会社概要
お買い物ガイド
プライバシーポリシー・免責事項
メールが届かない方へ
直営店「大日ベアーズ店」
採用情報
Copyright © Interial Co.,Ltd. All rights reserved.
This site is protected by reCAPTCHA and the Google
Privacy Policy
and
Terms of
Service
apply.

◆ PROBLEM TO SOLVE ◆
Locate each line in the items that contains the string "Google" and copy those lines out in full.

◆ YOUR RESPONSE ◆
This site is protected by reCAPTCHA and the Google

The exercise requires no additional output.